|Determined CSMA fundraiser dedicated to school’s success|
|Written by Town Crier Staff Report|
|Wednesday, 20 February 2013|
Colette Rodgers has proven repeatedly that hard work, determination and passion can realize hard-to-reach goals. The Champaign, Ill., native raised her two younger brothers on her own, but that challenge did not deter her from acceptance into Harvard and Stanford universities, where she majored in civil engineering.
Rodgers’ new challenge is raising money for the Community School of Music and Arts in Mountain View. The nonprofit organization’s development director since September, Rodgers keeps busy retaining the support of the school’s current donors while soliciting contributions from new ones.

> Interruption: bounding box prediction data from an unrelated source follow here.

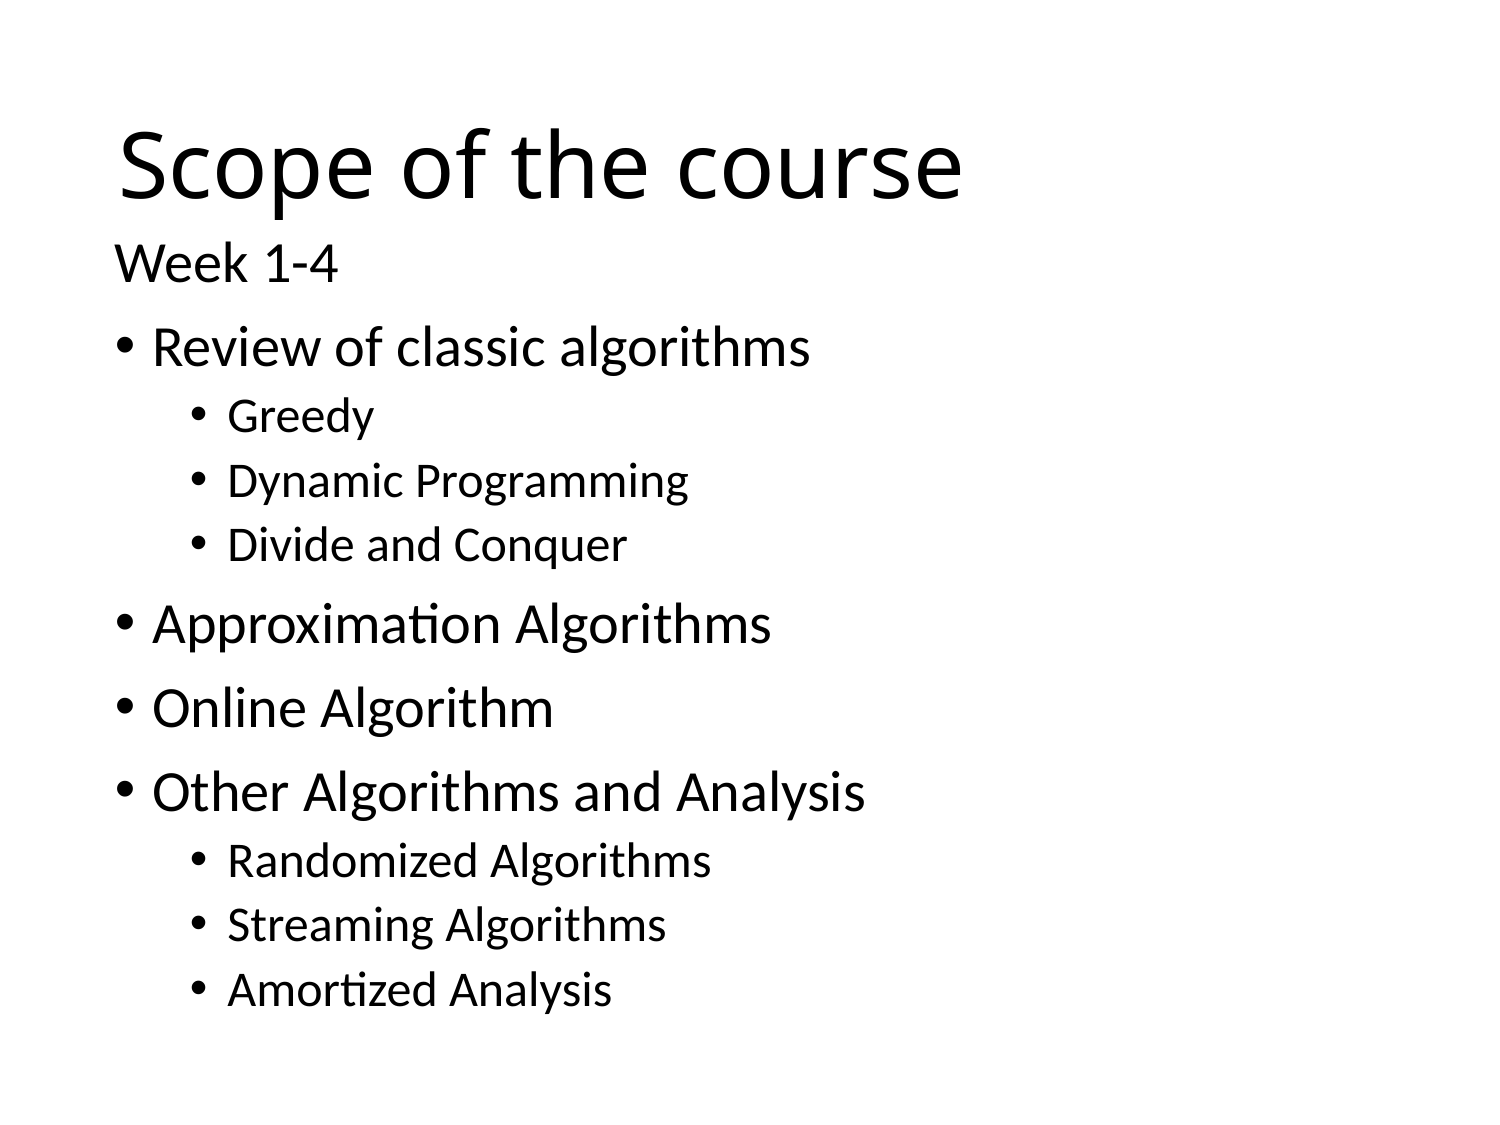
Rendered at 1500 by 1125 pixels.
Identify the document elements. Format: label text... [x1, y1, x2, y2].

list Week 1-4 Review of classic algorithms Greedy Dynamic Programming Divide and Conquer Approximation Algorithms Online Algorithm Other Algorithms and Analysis Randomized Algorithms Streaming Algorithms Amortized Analysis [99, 224, 1394, 939]
title Scope of the course [103, 59, 1397, 278]
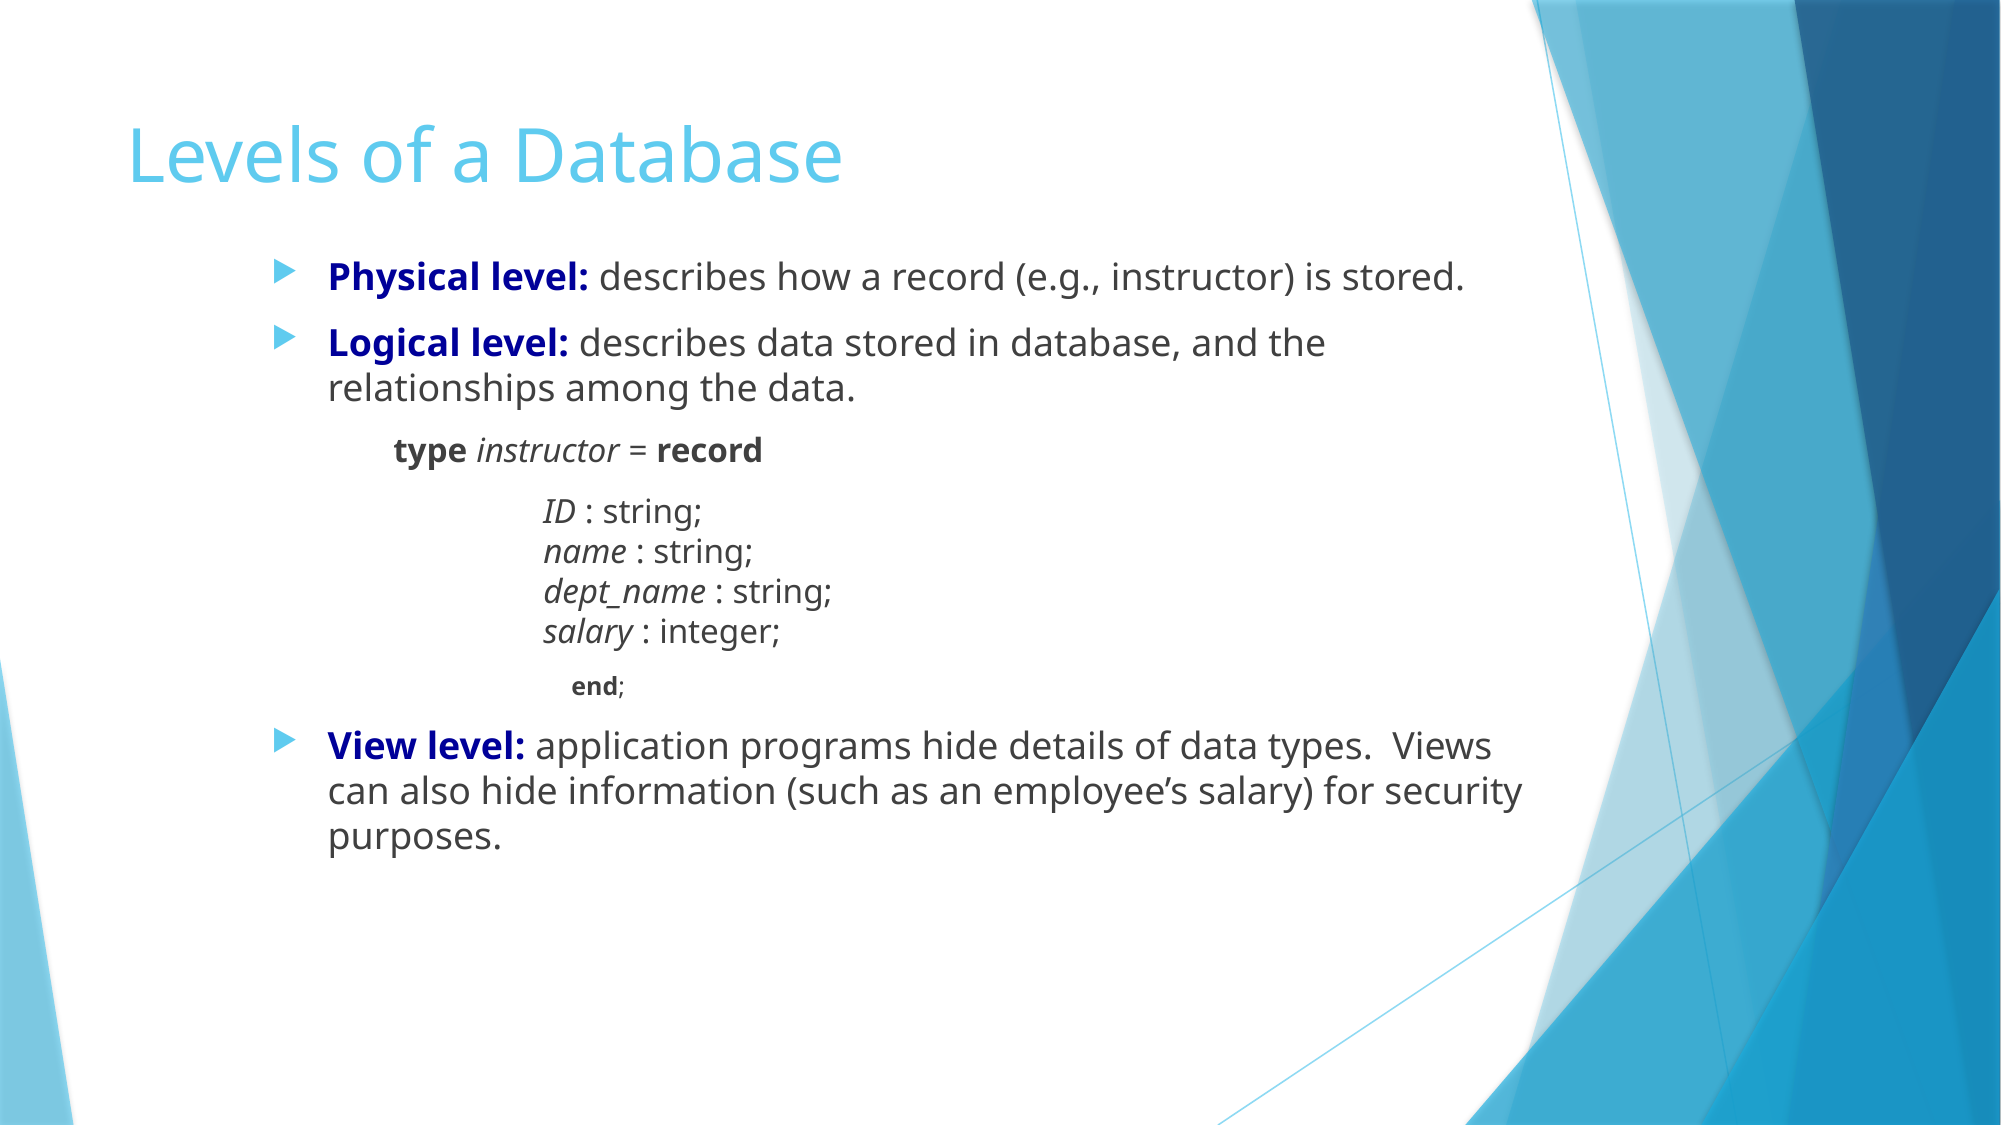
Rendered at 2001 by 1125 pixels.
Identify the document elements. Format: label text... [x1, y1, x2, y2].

“Any given day, we have two or three grants due,” she said. “There’s a lot of meetings, research and strategizing.”
Founded in 1968, the school offers a wide range of arts education, reaching more than 40,000 people of all ages annually. The school offers lessons, classes, camps and workshops in music, visual and new media arts, as well as free concerts, exhibitions and special cultural events. School officials claim that CSMA is the region’s largest school of its kind.

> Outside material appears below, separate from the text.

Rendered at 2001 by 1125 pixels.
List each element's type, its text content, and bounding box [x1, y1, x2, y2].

Fundraising for CSMA is a demanding job, but Rodgers sees her role as contributing to the cause of a strong arts school and its excellent staff.

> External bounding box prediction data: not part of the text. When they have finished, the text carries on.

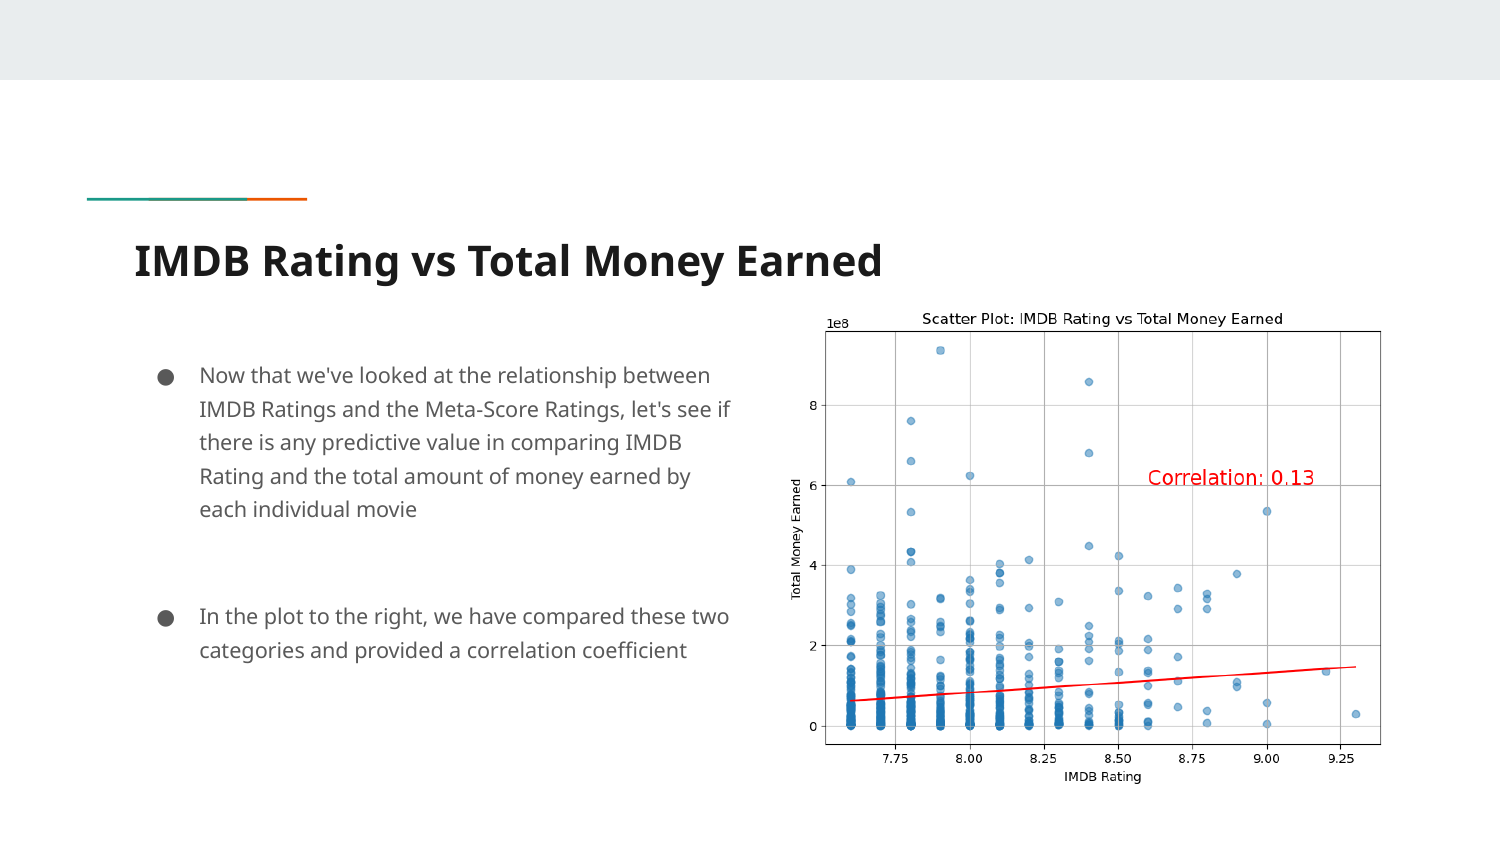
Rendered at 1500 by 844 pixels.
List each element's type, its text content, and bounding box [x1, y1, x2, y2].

list Now that we've looked at the relationship between IMDB Ratings and the Meta-Score Ratings, let's see if there is any predictive value in comparing IMDB Rating and the total amount of money earned by each individual movie In the plot to the right, we have compared these two categories and provided a correlation coefficient [119, 341, 750, 712]
title IMDB Rating vs Total Money Earned [119, 216, 1381, 305]
picture [774, 303, 1406, 794]
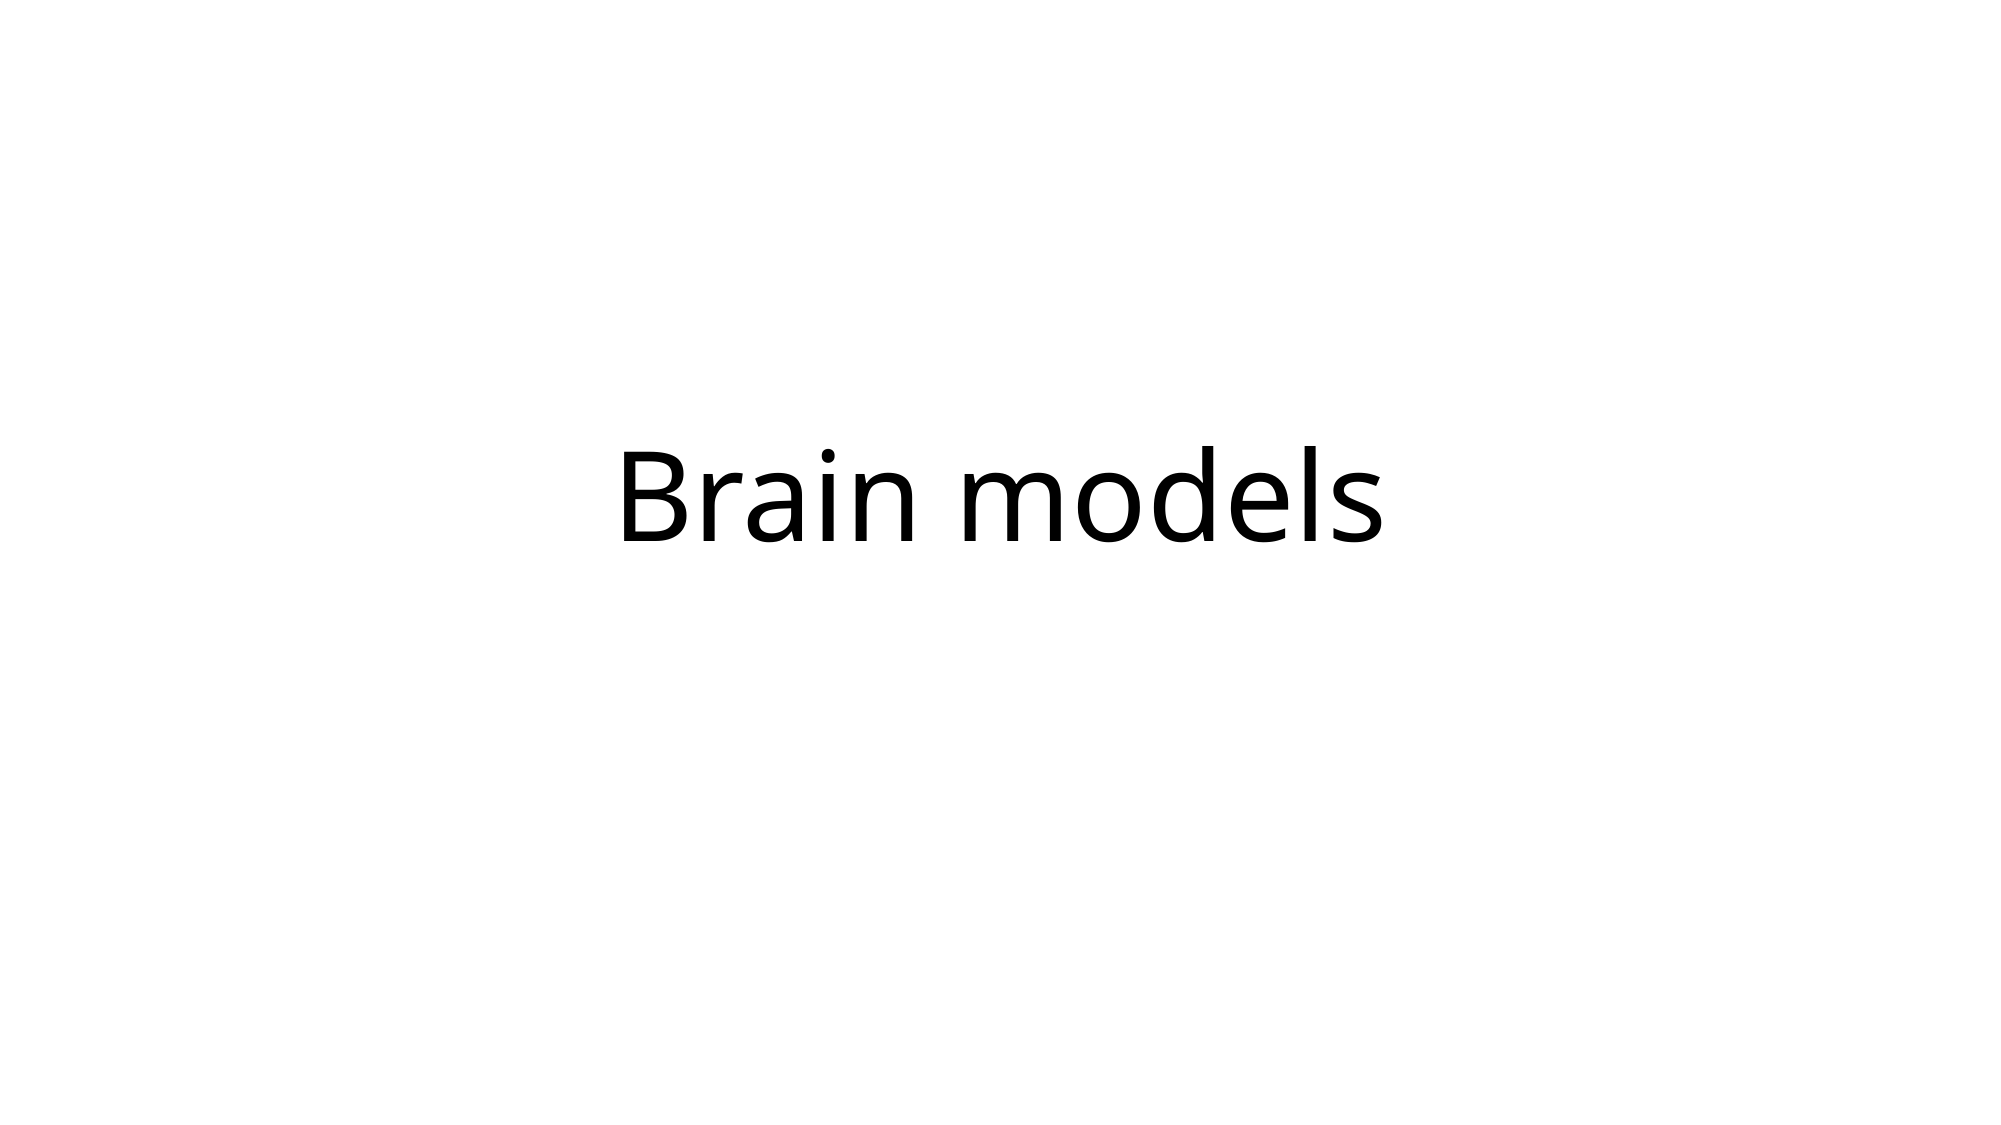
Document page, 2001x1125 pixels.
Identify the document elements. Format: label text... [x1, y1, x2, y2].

title Brain models [249, 184, 1750, 576]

“I was surprised at the (efforts of) the staff and what they bring to the table,” she said. “People always produce well and give their all. When I feel passion from the staff, it’s easier to do the job.”
Rodgers’ history makes clear her desire to help others and her refusal to back down from challenges. She volunteered and worked at the National Urban League. She started an afterschool program that taught youth skills and helped them find work in the construction industry. When the federal government pulled funding for the program, Rodgers raised the money herself to keep it afloat.
As for goals in her current position, Rodgers said she would like to see more CSMA outreach to schools in low-income areas.
“Kids are not getting access (to the arts),” she said.